= Task objective =
Write out all the entries word for word, but skip any images.

= Data supplied =
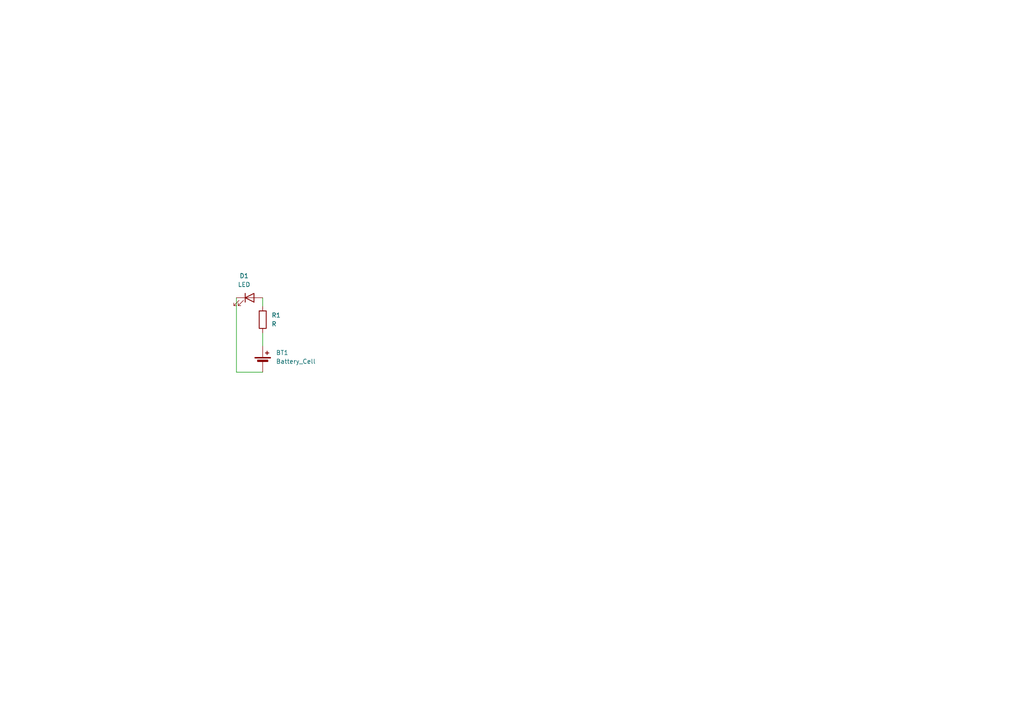
<source format=kicad_sch>
(kicad_sch
	(version 20231120)
	(generator "eeschema")
	(generator_version "8.0")
	(uuid "135fc825-23b1-4ba9-920a-3a38ebcf47c9")
	(paper "A4")
	
	(wire
		(pts
			(xy 76.2 96.52) (xy 76.2 100.33)
		)
		(stroke
			(width 0)
			(type default)
		)
		(uuid "0629b4f0-38fe-4180-bd1b-2ccb5c1596fe")
	)
	(wire
		(pts
			(xy 76.2 86.36) (xy 76.2 88.9)
		)
		(stroke
			(width 0)
			(type default)
		)
		(uuid "5e116190-eeb0-47a8-a2f2-26213a595211")
	)
	(wire
		(pts
			(xy 68.58 86.36) (xy 68.58 107.95)
		)
		(stroke
			(width 0)
			(type default)
		)
		(uuid "ee089e57-a505-42c6-8734-8650fdb50193")
	)
	(wire
		(pts
			(xy 68.58 107.95) (xy 76.2 107.95)
		)
		(stroke
			(width 0)
			(type default)
		)
		(uuid "f157fc9a-3f79-4eb7-b3a7-db331a1eb58b")
	)
	(symbol
		(lib_id "Device:Battery_Cell")
		(at 76.2 105.41 0)
		(unit 1)
		(exclude_from_sim no)
		(in_bom yes)
		(on_board yes)
		(dnp no)
		(fields_autoplaced yes)
		(uuid "261bd143-d919-4564-bd3e-906de89879ac")
		(property "Reference" "BT1"
			(at 80.01 102.2984 0)
			(effects
				(font
					(size 1.27 1.27)
				)
				(justify left)
			)
		)
		(property "Value" "Battery_Cell"
			(at 80.01 104.8384 0)
			(effects
				(font
					(size 1.27 1.27)
				)
				(justify left)
			)
		)
		(property "Footprint" "Battery:BatteryHolder_Seiko_MS621F"
			(at 76.2 103.886 90)
			(effects
				(font
					(size 1.27 1.27)
				)
				(hide yes)
			)
		)
		(property "Datasheet" "~"
			(at 76.2 103.886 90)
			(effects
				(font
					(size 1.27 1.27)
				)
				(hide yes)
			)
		)
		(property "Description" "Single-cell battery"
			(at 76.2 105.41 0)
			(effects
				(font
					(size 1.27 1.27)
				)
				(hide yes)
			)
		)
		(pin "1"
			(uuid "d0a8e9f7-7c66-4055-838c-04db7f3b102b")
		)
		(pin "2"
			(uuid "a6a5a907-68b9-45cc-8525-b4209ed0a2ab")
		)
		(instances
			(project ""
				(path "/135fc825-23b1-4ba9-920a-3a38ebcf47c9"
					(reference "BT1")
					(unit 1)
				)
			)
		)
	)
	(symbol
		(lib_id "Device:LED")
		(at 72.39 86.36 0)
		(unit 1)
		(exclude_from_sim no)
		(in_bom yes)
		(on_board yes)
		(dnp no)
		(fields_autoplaced yes)
		(uuid "d9654241-3dee-40f8-9fe5-8caea7ea3776")
		(property "Reference" "D1"
			(at 70.8025 80.01 0)
			(effects
				(font
					(size 1.27 1.27)
				)
			)
		)
		(property "Value" "LED"
			(at 70.8025 82.55 0)
			(effects
				(font
					(size 1.27 1.27)
				)
			)
		)
		(property "Footprint" "Diode_SMD:D_0805_2012Metric_Pad1.15x1.40mm_HandSolder"
			(at 72.39 86.36 0)
			(effects
				(font
					(size 1.27 1.27)
				)
				(hide yes)
			)
		)
		(property "Datasheet" "~"
			(at 72.39 86.36 0)
			(effects
				(font
					(size 1.27 1.27)
				)
				(hide yes)
			)
		)
		(property "Description" "Light emitting diode"
			(at 72.39 86.36 0)
			(effects
				(font
					(size 1.27 1.27)
				)
				(hide yes)
			)
		)
		(pin "2"
			(uuid "d7651fb7-4cb9-4dc5-9c6d-0913ec71c89f")
		)
		(pin "1"
			(uuid "dc946155-245d-45a8-a918-bbf00963d7ec")
		)
		(instances
			(project ""
				(path "/135fc825-23b1-4ba9-920a-3a38ebcf47c9"
					(reference "D1")
					(unit 1)
				)
			)
		)
	)
	(symbol
		(lib_id "Device:R")
		(at 76.2 92.71 0)
		(unit 1)
		(exclude_from_sim no)
		(in_bom yes)
		(on_board yes)
		(dnp no)
		(uuid "fd013218-d983-4f60-8f94-e12738349e94")
		(property "Reference" "R1"
			(at 78.74 91.4399 0)
			(effects
				(font
					(size 1.27 1.27)
				)
				(justify left)
			)
		)
		(property "Value" "R"
			(at 78.74 93.9799 0)
			(effects
				(font
					(size 1.27 1.27)
				)
				(justify left)
			)
		)
		(property "Footprint" "Resistor_SMD:R_0805_2012Metric_Pad1.20x1.40mm_HandSolder"
			(at 74.422 92.71 90)
			(effects
				(font
					(size 1.27 1.27)
				)
				(hide yes)
			)
		)
		(property "Datasheet" "~"
			(at 76.2 92.71 0)
			(effects
				(font
					(size 1.27 1.27)
				)
				(hide yes)
			)
		)
		(property "Description" "Resistor"
			(at 76.2 92.71 0)
			(effects
				(font
					(size 1.27 1.27)
				)
				(hide yes)
			)
		)
		(pin "1"
			(uuid "987e1d46-35c0-4676-81b9-872faf6ca122")
		)
		(pin "2"
			(uuid "a1633b52-44d4-4727-b82c-1c4f9d9d6ccb")
		)
		(instances
			(project ""
				(path "/135fc825-23b1-4ba9-920a-3a38ebcf47c9"
					(reference "R1")
					(unit 1)
				)
			)
		)
	)
	(sheet_instances
		(path "/"
			(page "1")
		)
	)
)

</source>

= Solution to this problem =
<source format=kicad_sch>
(kicad_sch
	(version 20231120)
	(generator "eeschema")
	(generator_version "8.0")
	(uuid "135fc825-23b1-4ba9-920a-3a38ebcf47c9")
	(paper "A4")
	
	(wire
		(pts
			(xy 76.2 96.52) (xy 76.2 100.33)
		)
		(stroke
			(width 0)
			(type default)
		)
		(uuid "0629b4f0-38fe-4180-bd1b-2ccb5c1596fe")
	)
	(wire
		(pts
			(xy 76.2 86.36) (xy 76.2 88.9)
		)
		(stroke
			(width 0)
			(type default)
		)
		(uuid "5e116190-eeb0-47a8-a2f2-26213a595211")
	)
	(wire
		(pts
			(xy 68.58 86.36) (xy 68.58 107.95)
		)
		(stroke
			(width 0)
			(type default)
		)
		(uuid "ee089e57-a505-42c6-8734-8650fdb50193")
	)
	(wire
		(pts
			(xy 68.58 107.95) (xy 76.2 107.95)
		)
		(stroke
			(width 0)
			(type default)
		)
		(uuid "f157fc9a-3f79-4eb7-b3a7-db331a1eb58b")
	)
	(symbol
		(lib_id "Device:Battery_Cell")
		(at 76.2 105.41 0)
		(unit 1)
		(exclude_from_sim no)
		(in_bom yes)
		(on_board yes)
		(dnp no)
		(fields_autoplaced yes)
		(uuid "261bd143-d919-4564-bd3e-906de89879ac")
		(property "Reference" "BT1"
			(at 80.01 102.2984 0)
			(effects
				(font
					(size 1.27 1.27)
				)
				(justify left)
			)
		)
		(property "Value" "Battery_Cell"
			(at 80.01 104.8384 0)
			(effects
				(font
					(size 1.27 1.27)
				)
				(justify left)
			)
		)
		(property "Footprint" "Battery:BatteryHolder_Seiko_MS621F"
			(at 76.2 103.886 90)
			(effects
				(font
					(size 1.27 1.27)
				)
				(hide yes)
			)
		)
		(property "Datasheet" "~"
			(at 76.2 103.886 90)
			(effects
				(font
					(size 1.27 1.27)
				)
				(hide yes)
			)
		)
		(property "Description" "Single-cell battery"
			(at 76.2 105.41 0)
			(effects
				(font
					(size 1.27 1.27)
				)
				(hide yes)
			)
		)
		(pin "1"
			(uuid "d0a8e9f7-7c66-4055-838c-04db7f3b102b")
		)
		(pin "2"
			(uuid "a6a5a907-68b9-45cc-8525-b4209ed0a2ab")
		)
		(instances
			(project ""
				(path "/135fc825-23b1-4ba9-920a-3a38ebcf47c9"
					(reference "BT1")
					(unit 1)
				)
			)
		)
	)
	(symbol
		(lib_id "Device:LED")
		(at 72.39 86.36 0)
		(unit 1)
		(exclude_from_sim no)
		(in_bom yes)
		(on_board yes)
		(dnp no)
		(fields_autoplaced yes)
		(uuid "d9654241-3dee-40f8-9fe5-8caea7ea3776")
		(property "Reference" "D1"
			(at 70.8025 80.01 0)
			(effects
				(font
					(size 1.27 1.27)
				)
			)
		)
		(property "Value" "LED"
			(at 70.8025 82.55 0)
			(effects
				(font
					(size 1.27 1.27)
				)
			)
		)
		(property "Footprint" "Diode_SMD:D_0805_2012Metric_Pad1.15x1.40mm_HandSolder"
			(at 72.39 86.36 0)
			(effects
				(font
					(size 1.27 1.27)
				)
				(hide yes)
			)
		)
		(property "Datasheet" "~"
			(at 72.39 86.36 0)
			(effects
				(font
					(size 1.27 1.27)
				)
				(hide yes)
			)
		)
		(property "Description" "Light emitting diode"
			(at 72.39 86.36 0)
			(effects
				(font
					(size 1.27 1.27)
				)
				(hide yes)
			)
		)
		(pin "2"
			(uuid "d7651fb7-4cb9-4dc5-9c6d-0913ec71c89f")
		)
		(pin "1"
			(uuid "dc946155-245d-45a8-a918-bbf00963d7ec")
		)
		(instances
			(project ""
				(path "/135fc825-23b1-4ba9-920a-3a38ebcf47c9"
					(reference "D1")
					(unit 1)
				)
			)
		)
	)
	(symbol
		(lib_id "Device:R")
		(at 76.2 92.71 0)
		(unit 1)
		(exclude_from_sim no)
		(in_bom yes)
		(on_board yes)
		(dnp no)
		(uuid "fd013218-d983-4f60-8f94-e12738349e94")
		(property "Reference" "R1"
			(at 78.74 91.4399 0)
			(effects
				(font
					(size 1.27 1.27)
				)
				(justify left)
			)
		)
		(property "Value" "R"
			(at 78.74 93.9799 0)
			(effects
				(font
					(size 1.27 1.27)
				)
				(justify left)
			)
		)
		(property "Footprint" "Resistor_SMD:R_0805_2012Metric_Pad1.20x1.40mm_HandSolder"
			(at 74.422 92.71 90)
			(effects
				(font
					(size 1.27 1.27)
				)
				(hide yes)
			)
		)
		(property "Datasheet" "~"
			(at 76.2 92.71 0)
			(effects
				(font
					(size 1.27 1.27)
				)
				(hide yes)
			)
		)
		(property "Description" "Resistor"
			(at 76.2 92.71 0)
			(effects
				(font
					(size 1.27 1.27)
				)
				(hide yes)
			)
		)
		(pin "1"
			(uuid "987e1d46-35c0-4676-81b9-872faf6ca122")
		)
		(pin "2"
			(uuid "a1633b52-44d4-4727-b82c-1c4f9d9d6ccb")
		)
		(instances
			(project ""
				(path "/135fc825-23b1-4ba9-920a-3a38ebcf47c9"
					(reference "R1")
					(unit 1)
				)
			)
		)
	)
	(sheet_instances
		(path "/"
			(page "1")
		)
	)
)

</source>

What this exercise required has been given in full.